**Prompt**
Please output the section of the listing below that opens with the line containing "14: (93, 205, 2.24)" and closes with the line containing "37: (372, 321, 2.09)", exactly and with nothing else.

*** Begin section ***

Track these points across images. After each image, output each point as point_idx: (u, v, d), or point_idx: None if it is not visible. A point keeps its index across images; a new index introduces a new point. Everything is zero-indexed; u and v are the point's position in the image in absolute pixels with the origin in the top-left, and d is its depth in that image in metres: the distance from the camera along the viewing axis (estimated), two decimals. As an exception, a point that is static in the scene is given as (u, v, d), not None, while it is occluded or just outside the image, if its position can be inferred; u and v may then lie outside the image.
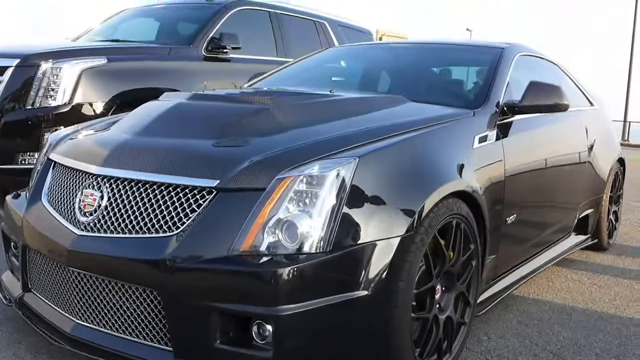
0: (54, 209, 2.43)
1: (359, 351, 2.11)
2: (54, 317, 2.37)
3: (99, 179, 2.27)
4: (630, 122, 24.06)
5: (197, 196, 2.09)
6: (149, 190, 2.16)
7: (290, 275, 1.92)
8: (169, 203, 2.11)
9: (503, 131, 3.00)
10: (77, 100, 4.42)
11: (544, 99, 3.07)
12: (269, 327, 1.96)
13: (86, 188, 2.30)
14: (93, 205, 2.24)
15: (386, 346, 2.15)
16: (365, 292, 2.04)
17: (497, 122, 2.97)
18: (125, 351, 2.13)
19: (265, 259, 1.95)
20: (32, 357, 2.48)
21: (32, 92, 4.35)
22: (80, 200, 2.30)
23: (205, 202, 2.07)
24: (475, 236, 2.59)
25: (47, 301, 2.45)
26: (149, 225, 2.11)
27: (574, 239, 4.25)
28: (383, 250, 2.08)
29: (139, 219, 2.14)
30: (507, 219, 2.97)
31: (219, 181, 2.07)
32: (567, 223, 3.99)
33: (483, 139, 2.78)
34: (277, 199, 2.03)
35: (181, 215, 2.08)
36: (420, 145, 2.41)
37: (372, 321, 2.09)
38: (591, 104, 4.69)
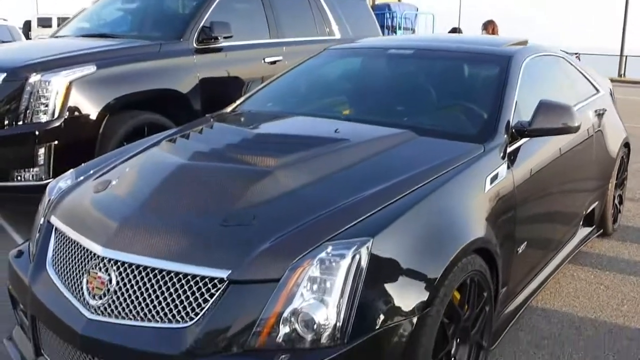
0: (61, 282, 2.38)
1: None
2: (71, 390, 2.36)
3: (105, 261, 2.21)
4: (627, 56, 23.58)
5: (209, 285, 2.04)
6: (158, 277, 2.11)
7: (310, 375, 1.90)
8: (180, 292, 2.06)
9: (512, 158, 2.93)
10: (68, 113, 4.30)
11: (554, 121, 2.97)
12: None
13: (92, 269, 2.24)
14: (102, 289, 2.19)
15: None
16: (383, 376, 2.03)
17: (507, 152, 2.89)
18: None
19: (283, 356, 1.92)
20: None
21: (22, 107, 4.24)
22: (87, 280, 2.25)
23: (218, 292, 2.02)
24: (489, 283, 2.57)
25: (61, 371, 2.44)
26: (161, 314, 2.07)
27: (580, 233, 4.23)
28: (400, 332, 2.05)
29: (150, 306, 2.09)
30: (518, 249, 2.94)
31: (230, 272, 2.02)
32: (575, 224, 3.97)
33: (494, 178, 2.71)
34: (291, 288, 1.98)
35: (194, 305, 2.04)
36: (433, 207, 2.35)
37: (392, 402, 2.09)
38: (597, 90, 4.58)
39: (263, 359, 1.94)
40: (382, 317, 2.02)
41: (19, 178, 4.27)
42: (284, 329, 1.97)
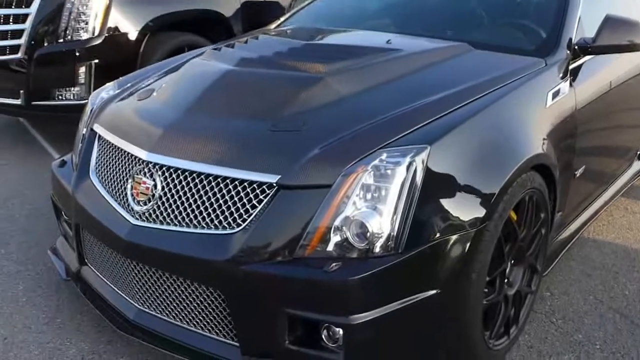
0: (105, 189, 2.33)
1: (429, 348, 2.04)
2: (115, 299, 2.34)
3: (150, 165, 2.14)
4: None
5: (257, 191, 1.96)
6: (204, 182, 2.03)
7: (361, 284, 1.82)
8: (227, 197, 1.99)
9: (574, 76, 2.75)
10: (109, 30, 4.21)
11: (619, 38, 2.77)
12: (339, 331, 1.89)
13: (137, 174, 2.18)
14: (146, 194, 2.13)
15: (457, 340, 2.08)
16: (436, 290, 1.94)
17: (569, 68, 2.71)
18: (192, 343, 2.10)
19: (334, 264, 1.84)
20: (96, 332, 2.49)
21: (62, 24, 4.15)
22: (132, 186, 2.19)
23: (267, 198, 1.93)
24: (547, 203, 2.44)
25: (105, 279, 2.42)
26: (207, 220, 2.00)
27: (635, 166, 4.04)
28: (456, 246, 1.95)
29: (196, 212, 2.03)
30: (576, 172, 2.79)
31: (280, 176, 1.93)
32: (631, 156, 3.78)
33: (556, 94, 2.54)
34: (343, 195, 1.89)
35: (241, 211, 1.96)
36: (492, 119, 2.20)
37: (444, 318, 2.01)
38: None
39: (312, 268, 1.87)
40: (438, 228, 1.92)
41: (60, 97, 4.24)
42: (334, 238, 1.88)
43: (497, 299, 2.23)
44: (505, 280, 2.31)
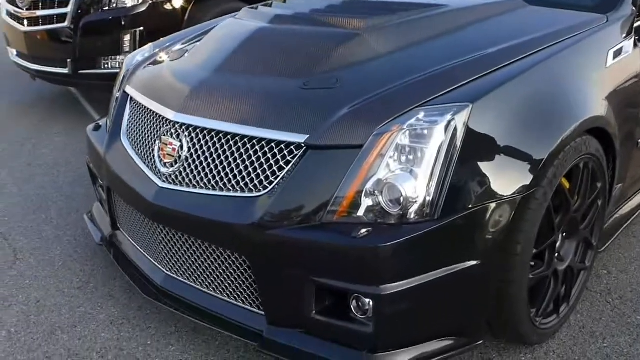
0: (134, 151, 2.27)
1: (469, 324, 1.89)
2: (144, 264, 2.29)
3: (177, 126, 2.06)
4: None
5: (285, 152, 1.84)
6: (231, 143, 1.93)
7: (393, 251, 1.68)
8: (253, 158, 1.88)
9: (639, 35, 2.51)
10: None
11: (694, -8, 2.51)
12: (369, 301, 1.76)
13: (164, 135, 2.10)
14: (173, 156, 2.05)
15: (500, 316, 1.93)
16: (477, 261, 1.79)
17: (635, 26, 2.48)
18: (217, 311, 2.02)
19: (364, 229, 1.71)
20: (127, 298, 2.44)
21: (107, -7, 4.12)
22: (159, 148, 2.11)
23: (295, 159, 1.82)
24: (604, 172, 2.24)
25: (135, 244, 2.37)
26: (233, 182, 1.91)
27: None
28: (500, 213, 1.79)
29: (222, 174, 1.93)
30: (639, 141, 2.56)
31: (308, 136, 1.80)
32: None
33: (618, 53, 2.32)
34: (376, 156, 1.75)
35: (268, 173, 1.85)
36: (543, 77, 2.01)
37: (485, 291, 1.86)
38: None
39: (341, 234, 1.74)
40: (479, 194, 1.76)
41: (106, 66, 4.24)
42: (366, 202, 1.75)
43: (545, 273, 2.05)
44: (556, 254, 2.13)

*** End section ***

**Written response**
14: (93, 205, 2.24)
15: (386, 346, 2.15)
16: (365, 292, 2.04)
17: (497, 122, 2.97)
18: (125, 351, 2.13)
19: (265, 259, 1.95)
20: (32, 357, 2.48)
21: (32, 92, 4.35)
22: (80, 200, 2.30)
23: (205, 202, 2.07)
24: (475, 236, 2.59)
25: (47, 301, 2.45)
26: (149, 225, 2.11)
27: (574, 239, 4.25)
28: (383, 250, 2.08)
29: (139, 219, 2.14)
30: (507, 219, 2.97)
31: (219, 181, 2.07)
32: (567, 223, 3.99)
33: (483, 139, 2.78)
34: (277, 199, 2.03)
35: (181, 215, 2.08)
36: (420, 145, 2.41)
37: (372, 321, 2.09)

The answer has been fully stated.